Page-level text extractions:
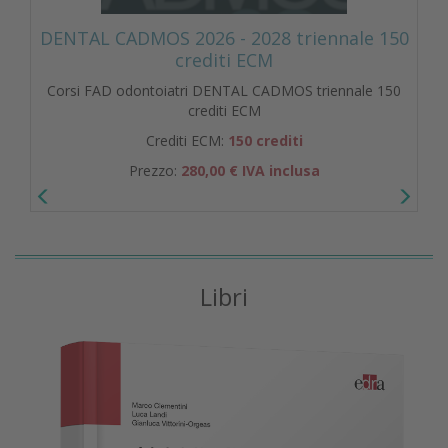
DENTAL CADMOS 2026 - 2028 triennale 150
crediti ECM
Corsi FAD odontoiatri DENTAL CADMOS triennale 150
crediti ECM
Crediti ECM:
150 crediti
Prezzo:
280,00 € IVA inclusa
Libri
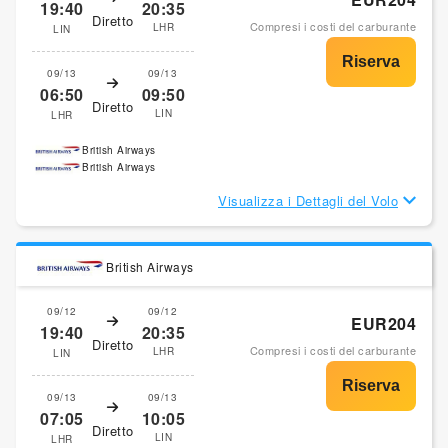
19:40
20:35
Diretto
Compresi i costi del carburante
LHR
LIN
09/13
09/13
06:50
09:50
Diretto
LIN
LHR
British Airways
British Airways
Visualizza i Dettagli del Volo
British Airways
09/12
09/12
EUR204
19:40
20:35
Diretto
Compresi i costi del carburante
LHR
LIN
09/13
09/13
07:05
10:05
Diretto
LIN
LHR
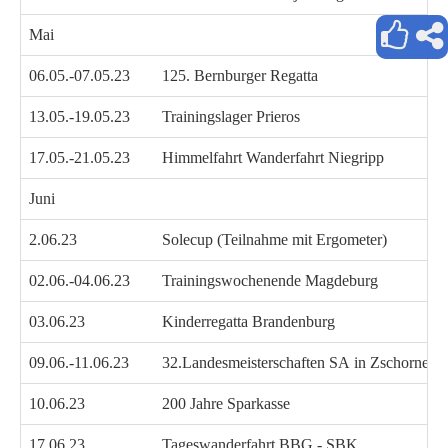
Mai
06.05.-07.05.23
125. Bernburger Regatta
13.05.-19.05.23
Trainingslager Prieros
17.05.-21.05.23
Himmelfahrt Wanderfahrt Niegripp
Juni
2.06.23
Solecup (Teilnahme mit Ergometer)
02.06.-04.06.23
Trainingswochenende Magdeburg
03.06.23
Kinderregatta Brandenburg
09.06.-11.06.23
32.Landesmeisterschaften SA in Zschornewi
10.06.23
200 Jahre Sparkasse
17.06.23
Tageswanderfahrt BBG - SBK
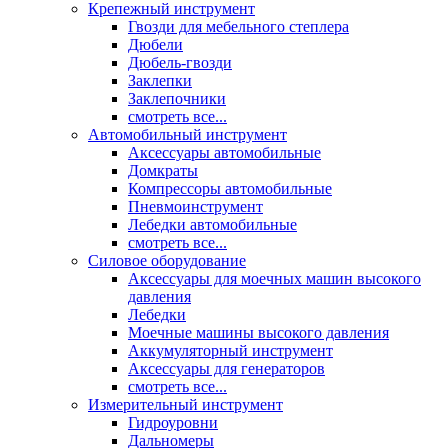
Крепежный инструмент
Гвозди для мебельного степлера
Дюбели
Дюбель-гвозди
Заклепки
Заклепочники
смотреть все...
Автомобильный инструмент
Аксессуары автомобильные
Домкраты
Компрессоры автомобильные
Пневмоинструмент
Лебедки автомобильные
смотреть все...
Силовое оборудование
Аксессуары для моечных машин высокого
давления
Лебедки
Моечные машины высокого давления
Аккумуляторный инструмент
Аксессуары для генераторов
смотреть все...
Измерительный инструмент
Гидроуровни
Дальномеры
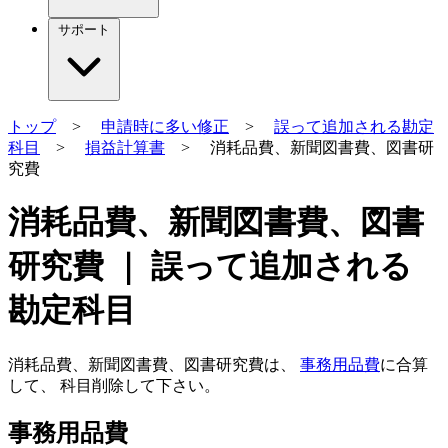
サポート
トップ
>
申請時に多い修正
>
誤って追加される勘定
科目
>
損益計算書
> 消耗品費、新聞図書費、図書研
究費
消耗品費、新聞図書費、図書
研究費 ｜ 誤って追加される
勘定科目
消耗品費、新聞図書費、図書研究費は、
事務用品費
に合算
して、 科目削除して下さい。
事務用品費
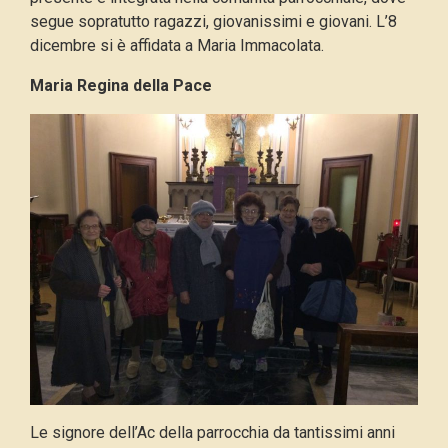
segue sopratutto ragazzi, giovanissimi e giovani. L’8
dicembre si è affidata a Maria Immacolata.
Maria Regina della Pace
Le signore dell’Ac della parrocchia da tantissimi anni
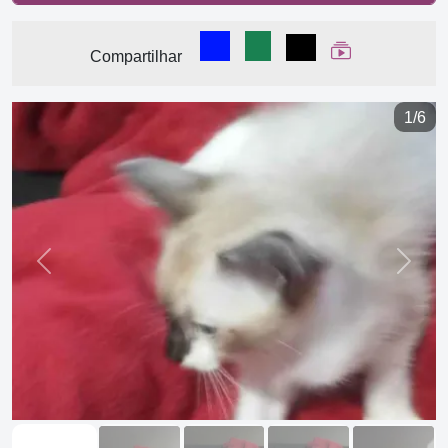
Compartilhar no Facebook
Compartilhar no WhatsA
Compartilhar
Ver Web Stor
Compartilhar
1/6
Previous
Next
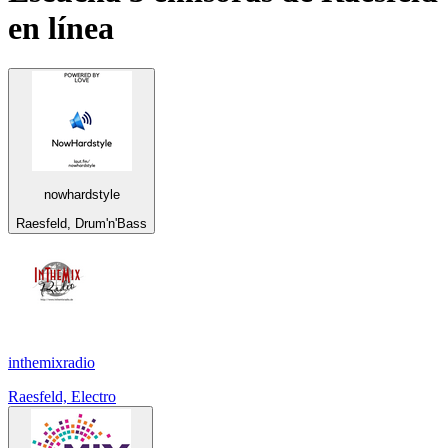
en línea
nowhardstyle
Raesfeld, Drum'n'Bass
inthemixradio
Raesfeld, Electro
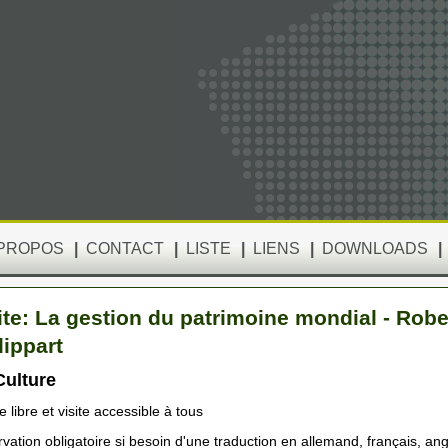
 PROPOS
|
CONTACT
|
LISTE
|
LIENS
|
DOWNLOADS
|
ite: La gestion du patrimoine mondial - Robe
lippart
ulture
e libre et visite accessible à tous
vation obligatoire si besoin d'une traduction en allemand, français, ang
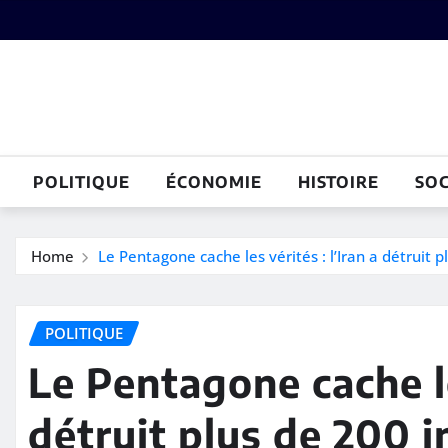
Skip
to
content
POLITIQUE
ÉCONOMIE
HISTOIRE
SOC
Home
Le Pentagone cache les vérités : l’Iran a détruit 
POLITIQUE
Le Pentagone cache les
détruit plus de 200 i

About this exercise: Reproduce the whole of the data, word for word, and omit its pictures.

Answer:
DENTAL CADMOS 2026 - 2028 triennale 150
crediti ECM
Corsi FAD odontoiatri DENTAL CADMOS triennale 150
crediti ECM
Crediti ECM:
150 crediti
Prezzo:
280,00 € IVA inclusa
Libri
19:40
20:35
Diretto
Compresi i costi del carburante
LHR
LIN
09/13
09/13
06:50
09:50
Diretto
LIN
LHR
British Airways
British Airways
Visualizza i Dettagli del Volo
British Airways
09/12
09/12
EUR204
19:40
20:35
Diretto
Compresi i costi del carburante
LHR
LIN
09/13
09/13
07:05
10:05
Diretto
LIN
LHR
Mai
06.05.-07.05.23
125. Bernburger Regatta
13.05.-19.05.23
Trainingslager Prieros
17.05.-21.05.23
Himmelfahrt Wanderfahrt Niegripp
Juni
2.06.23
Solecup (Teilnahme mit Ergometer)
02.06.-04.06.23
Trainingswochenende Magdeburg
03.06.23
Kinderregatta Brandenburg
09.06.-11.06.23
32.Landesmeisterschaften SA in Zschornewi
10.06.23
200 Jahre Sparkasse
17.06.23
Tageswanderfahrt BBG - SBK
Крепежный инструмент
Гвозди для мебельного степлера
Дюбели
Дюбель-гвозди
Заклепки
Заклепочники
смотреть все...
Автомобильный инструмент
Аксессуары автомобильные
Домкраты
Компрессоры автомобильные
Пневмоинструмент
Лебедки автомобильные
смотреть все...
Силовое оборудование
Аксессуары для моечных машин высокого
давления
Лебедки
Моечные машины высокого давления
Аккумуляторный инструмент
Аксессуары для генераторов
смотреть все...
Измерительный инструмент
Гидроуровни
Дальномеры
サポート
トップ
>
申請時に多い修正
>
誤って追加される勘定
科目
>
損益計算書
> 消耗品費、新聞図書費、図書研
究費
消耗品費、新聞図書費、図書
研究費 ｜ 誤って追加される
勘定科目
消耗品費、新聞図書費、図書研究費は、
事務用品費
に合算
して、 科目削除して下さい。
事務用品費
segue sopratutto ragazzi, giovanissimi e giovani. L’8
dicembre si è affidata a Maria Immacolata.
Maria Regina della Pace
Le signore dell’Ac della parrocchia da tantissimi anni
Compartilhar no Facebook
Compartilhar no WhatsA
Compartilhar
Ver Web Stor
Compartilhar
1/6
Previous
Next
en línea
nowhardstyle
Raesfeld, Drum'n'Bass
inthemixradio
Raesfeld, Electro
 PROPOS
|
CONTACT
|
LISTE
|
LIENS
|
DOWNLOADS
|
ite: La gestion du patrimoine mondial - Robe
lippart
ulture
e libre et visite accessible à tous
vation obligatoire si besoin d'une traduction en allemand, français, ang
Skip
to
content
POLITIQUE
ÉCONOMIE
HISTOIRE
SOC
Home
Le Pentagone cache les vérités : l’Iran a détruit 
POLITIQUE
Le Pentagone cache les
détruit plus de 200 i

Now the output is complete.